El día después de la Pepa





20 de marzo, martes, se acabaron los dimes y diretes sobre la Pepa. Ayer les hice un apunte, hoy les doy mi opinión una vez pasada la fecha de referencia. La Pepa solo fue una Constitución, con todo lo que eso significa. Pero una Constitución hecha de espaldas al pueblo, que representaba a una minoría de la población que resistía en Cádiz amparada por unos ingleses en busca de botín y redactada por 97 curas, ocho títulos nobiliarios vinculados a la corona, 37 militares, 16 catedráticos, 60 abogados, 55 funcionarios públicos, 15 terratenientes, nueve marinos, cinco comerciantes, cuatro escritores y dos médicos. Una composición que en nada reflejaba la España real de aquella época, lo que explica a las claras el devenir histórico de este país los últimos doscientos años. Si quieren establecer un paralelismo, salvando las distancias culturales que aportan los años transcurridos, la misma historia que hoy. Un país que desprecia la economía en favor de la política.

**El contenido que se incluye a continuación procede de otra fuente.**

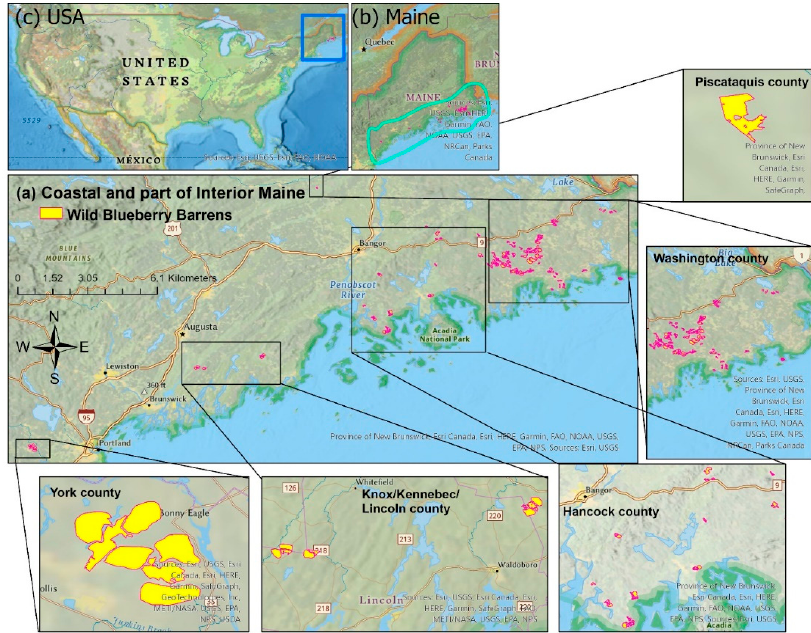
Figure 1. Locations of the studied wild blueberry barrens in different counties from north-central (Piscataquis) and north-east (Washington, Hancock) to south-west (Knox, Lincoln, Kennebec, York) at the ( a ) coastal and interior climate regions of ( b ) Maine at the north-east of ( c ) the United States of America. The yellow-colored polygons with pink-colored boundaries indicate the studied wild blueberry barrens (WBBs) (area of each barren ≥ 0.5 km 2 ). Different counties and climate regions of Maine are shown in Figure S1 in the supporting materials of this study.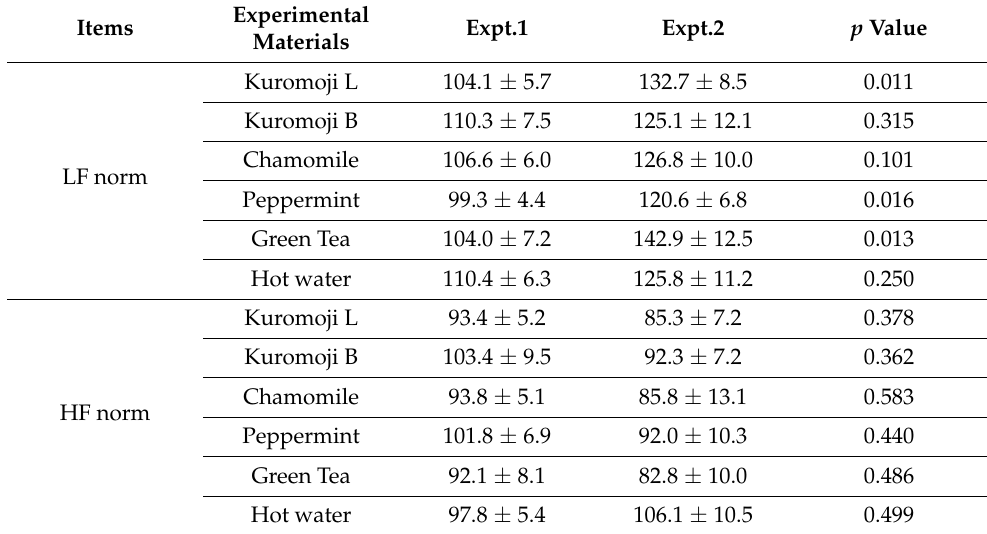
Table 2. Relative values of normalized low and high frequencies.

En aquellas Cortes de Cádiz no estaba representado el pueblo, no había jornaleros, ni artesanos y apenas comerciantes. Para que se hagan una idea, en 24 legislaturas, las que transcurrieron entre los años 1834 a 1854, en los diarios de sesiones no se encuentra ni una sóla entrada que responda a las palabras “industria” o manufactura”. Todo un mito el que se construyó alrededor de las Cortes de Cádiz. A mi me encanta el artículo 13, el que señala que “el objeto del gobierno es la felicidad de la Nación, puesto que el fin de toda sociedad política no es otro que el bienestar de los individuos que la componen”. La felicidad como fuente del derecho, un país que ha sido el que más veces ha entrado en bancarrota, nada menos que diez veces, en la historia mundial, promulgando una constitución que sostiene la asignación equitativa de los fondos públicos para asegurar una digna calidad de vida. Pero ni un solo renglón en el que se nos señale como conseguirlo. Un país incapaz de entender que la economía tiene sus reglas, unas reglas que hay que cumplir o, por el contrario, doscientos años más tarde, estaremos condenados a repetir la historia.